Figures
Figure 1 (a) Pedigree chart illustrating the bases of
an iSNP and a DNM. To phase a DNM and determine the parent-of-origin,
single reads must span from the DNM to the iSNP without fragmentation.
The distance between these two points of interest dictates the
feasibility of phasing the target region with short or long read
sequencers. PCR amplification followed by long read sequencing allows
target read lengths of up to ~10,000 bp. (b)Illustration of the three categories in which targets are grouped and
phased. The grey boxes upon the thin line in each category (1, 2, and 3)
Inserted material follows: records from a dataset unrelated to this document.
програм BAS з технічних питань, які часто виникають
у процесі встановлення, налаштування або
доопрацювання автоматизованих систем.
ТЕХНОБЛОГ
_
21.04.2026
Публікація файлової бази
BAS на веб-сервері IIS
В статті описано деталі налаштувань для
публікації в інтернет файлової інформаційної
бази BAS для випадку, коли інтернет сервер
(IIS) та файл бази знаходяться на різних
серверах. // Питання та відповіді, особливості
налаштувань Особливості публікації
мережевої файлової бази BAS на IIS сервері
represent existing exome read coverage. Each category is based on the
distance between the iSNP and DNM, which determines whether it can be
phased with only the existing short-read WES trio data (1), WES and
long-read proband data (2) or WES and long-read trio data (3). The
percentage of samples that fit each category is highlighted in blue.
Figure 2 Using validated DNM for an anchored phasing
pipeline. Pipeline overview for phasing, including illustration of
variant strength and filtering. Reads are split by their Sanger
validated DNM nucleotide, then homozygous variants are identified in the
two groups. These variants are compared to additional supporting
sequencing data and prioritised for phasing based on their primary,
secondary, tertiary, and unvalidated categories. These categories are
based on the extent of the variant validation from WES and ONT Trio
data. Small deletions that have no alternative supporting data are
removed due to their high false call rate. An iSNP is selected based on
the sequencing support category and used to phase the original proband
ONT mapped reads, after which the allele frequencies, zygosity, and
parent-of-origin are determined.
Figure 3 Example of the postzygotic DNM in C10orf71
visualized in IGV . The iSNP and DNM base associated (coloured) counts
and percentages are displayed at the top of the plot as a descriptive
extension of the coverage bar. This postzygotic DNM is observed in the
ONT and WES allele data and is supported by the discrepancies in the DNM
positional base frequencies, while the iSNP base frequencies remain
close to the expected 50:50 ratio. The IGV visual of the reads presents
them grouped by iSNP base type. This read view illustrates a third
allelic form in the reads that matches the base and iSNP combination
expected, had the DNM not occurred (C-A 33% in ONT, 41% in WES).